Vladimir Putin, presionado en las instancias históricas en que su nombre sigue entre el desastre bélico que escala a dimensiones desconocidas, ha despedido con hipérboles de respeto a Mijaíl Gorbachov, el último líder de la extinta Unión Soviética, implosionada en el último plazo de esa burbuja imposible por la decadencia de un ideal absolutorio y dictatorial. La Perestroika fue su intento de reforma y de cercanía necesaria a Occidente, después de un evidente fracaso monumental en que el comunismo dirigido por el látigo y la obsesión de sus dirigentes llevaron al colapso de todo lo que existía y querían salvar: la nueva especie humana roja, unida y patriótica; la bandera sagrada de los obreros reivindicados; el martillo y la hoz de la nueva conciencia.
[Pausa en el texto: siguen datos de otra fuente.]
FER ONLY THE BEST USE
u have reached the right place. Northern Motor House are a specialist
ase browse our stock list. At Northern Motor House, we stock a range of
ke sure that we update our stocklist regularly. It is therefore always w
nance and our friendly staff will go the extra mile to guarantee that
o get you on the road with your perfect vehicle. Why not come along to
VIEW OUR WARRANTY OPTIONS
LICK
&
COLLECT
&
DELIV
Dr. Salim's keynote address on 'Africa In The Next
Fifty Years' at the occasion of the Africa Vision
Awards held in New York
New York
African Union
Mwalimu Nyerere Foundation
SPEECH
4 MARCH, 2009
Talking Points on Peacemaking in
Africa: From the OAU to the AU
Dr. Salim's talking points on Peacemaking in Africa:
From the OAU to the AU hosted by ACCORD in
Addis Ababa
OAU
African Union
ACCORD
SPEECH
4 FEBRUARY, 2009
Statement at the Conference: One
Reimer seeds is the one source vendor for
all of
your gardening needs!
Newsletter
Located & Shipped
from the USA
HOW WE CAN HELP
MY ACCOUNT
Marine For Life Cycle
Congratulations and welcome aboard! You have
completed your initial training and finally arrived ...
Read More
La implosión de esa distopía radical en que todos morían para salvar una idea nunca perfecta llegó con los truenos de un tiempo en que se derrumbaba la custodia de la tierra y el control sin retorno de la verdad. Gorbachov llegó al atril de ese poder cuando la transición era la única opción entre el colapso. Aun así, intentos de golpes de Estado y una proclamación escalonada de autonomía política en las regiones de esa antigua unión que parecía indestructible lo acorralaron en la sombra del principal mandato de su poder: salvar a toda costa el poderío articulado del orgullo soviético. Curiosamente, y para deshonor de Putin, el mayor logro de Gorbachov al frente de la incertidumbre política fue evitar la guerra civil a la que estaba condenado ese temblor de placas tectónicas y espíritus radicales y frustrados de un mundo perdido. Sabía que una maniobra indelicada entre la furia contenida del fanatismo era un fogonazo lanzado al incendio de un patriotismo patológico.
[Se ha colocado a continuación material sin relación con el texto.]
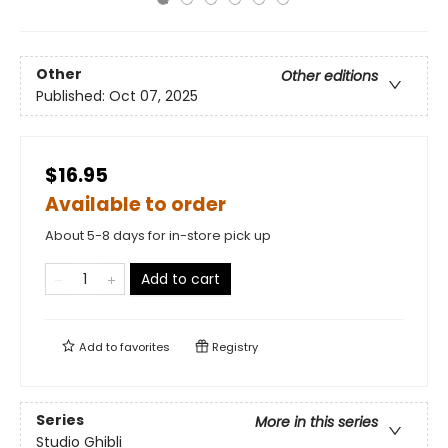
Other
Other editions
Published:
Oct 07, 2025
$16.95
Available to order
About 5-8 days for in-store pick up
Add to cart
Add to
favorites
Registry
Series
More in this series
Studio Ghibli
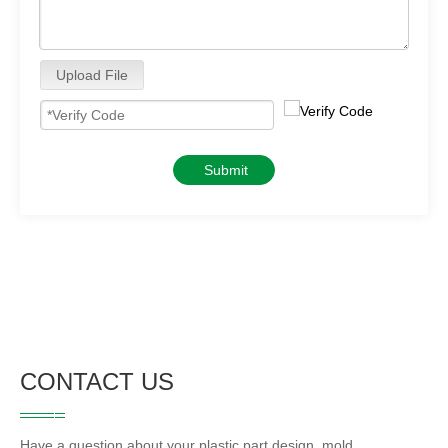
Upload File
Submit
CONTACT US
Have a question about your plastic part design, mold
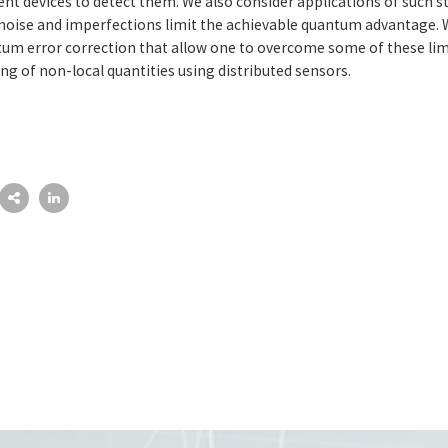
 devices to detect them. We also consider applications of such st
noise and imperfections limit the achievable quantum advantage. 
um error correction that allow one to overcome some of these limi
g of non-local quantities using distributed sensors.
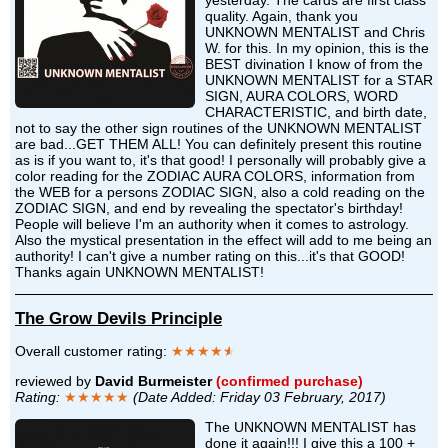
quality. Again, thank you
UNKNOWN MENTALIST and Chris
W. for this. In my opinion, this is the
BEST divination I know of from the
UNKNOWN MENTALIST for a STAR
SIGN, AURA COLORS, WORD
CHARACTERISTIC, and birth date,
not to say the other sign routines of the UNKNOWN MENTALIST
are bad...GET THEM ALL! You can definitely present this routine
as is if you want to, it's that good! I personally will probably give a
color reading for the ZODIAC AURA COLORS, information from
the WEB for a persons ZODIAC SIGN, also a cold reading on the
ZODIAC SIGN, and end by revealing the spectator's birthday!
People will believe I'm an authority when it comes to astrology.
Also the mystical presentation in the effect will add to me being an
authority! I can't give a number rating on this...it's that GOOD!
Thanks again UNKNOWN MENTALIST!
The Grow Devils Principle
Overall customer rating:
★★★★
★
reviewed by
David Burmeister
(confirmed purchase)
Rating:
★★★★★
(Date Added: Friday 03 February, 2017)
The UNKNOWN MENTALIST has
done it again!!! I give this a 100 +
Su estrategia, por lo tanto, fue acudir a las tácticas sutiles de la diplomacia para abrir los puentes del comercio y minimizar los acechos del hambre. Toda la grandeza territorial y espiritual del delirio de repente podía caer, entera y fatal, sobre su nombre y sobre todos los días de un futuro que ya no tenía la seguridad de la eternidad si la reestructuración de ese universo disecado no se alcanzaba entre las mínimas posibilidades de distensión. Los obreros abandonados por las últimas brechas de una economía hundida entre los rugidos de odio de Stalin y las ligerezas de Nikita Jrushcov no resistirían más otra promesa incumplida y otro plazo entre las esperanzas prolongadas para vivir con la dignidad que los discursos solemnes siempre juraron sobre el color de la pasión y la sangre.
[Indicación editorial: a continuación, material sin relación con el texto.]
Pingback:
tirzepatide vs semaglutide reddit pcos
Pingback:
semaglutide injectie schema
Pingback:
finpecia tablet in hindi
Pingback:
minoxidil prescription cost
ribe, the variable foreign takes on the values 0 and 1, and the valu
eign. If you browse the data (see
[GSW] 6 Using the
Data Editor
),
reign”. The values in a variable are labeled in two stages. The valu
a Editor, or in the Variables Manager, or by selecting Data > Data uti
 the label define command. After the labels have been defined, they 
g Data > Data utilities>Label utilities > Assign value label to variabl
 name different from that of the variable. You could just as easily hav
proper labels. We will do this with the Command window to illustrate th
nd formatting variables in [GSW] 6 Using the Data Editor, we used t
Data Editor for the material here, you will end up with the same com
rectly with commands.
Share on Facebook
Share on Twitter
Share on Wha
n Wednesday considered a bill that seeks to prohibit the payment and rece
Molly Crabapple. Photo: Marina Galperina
Con la apertura del mercado, la legalización de las empresas privadas y la modernización industrial pudo evitar una inmensa catástrofe humana a corto plazo, pero no detener la desintegración del paradigma soviético. Un estruendo que el mundo entero escucharía desde los confines del mar y del universo político más ínfimo. Gorbachov fue autor y testigo de ese otro delirio en que todo lo existente y lo sagrado dejaba de existir para revelar la evaporación de los ideales y la incursión del mundo al que habían intentado resistir con el evangelio de sus líderes. La caída del muro entre una Guerra Fría evitada por su reestructuración fueron dos hitos que influyeron en las nuevas vidas del tiempo y en las nuevas fronteras que aparecían en el continente. Y sobre su propia humillación, a la que se sumaba la poca favorabilidad de su nombre en los primeros comicios impulsados por sus reformas, recibió el Nobel de Paz por sus impulsos a la unificación de Alemania y al fin de la escalada nuclear. Un premio que recibió entre el ruido de la calumnia y los ataques de los dogmas fracturados.

Putin, heredero de la apertura democrática de Gorbachov, intenta ahora reivindicar publicitariamente su nombre aunque su imponencia política esté más cerca de Stalin que de la estela pacifista del muerto en el que intenta, también, embellecer una imagen destruida por una guerra que el mundo ahora contempla entre el terror y el desconcierto.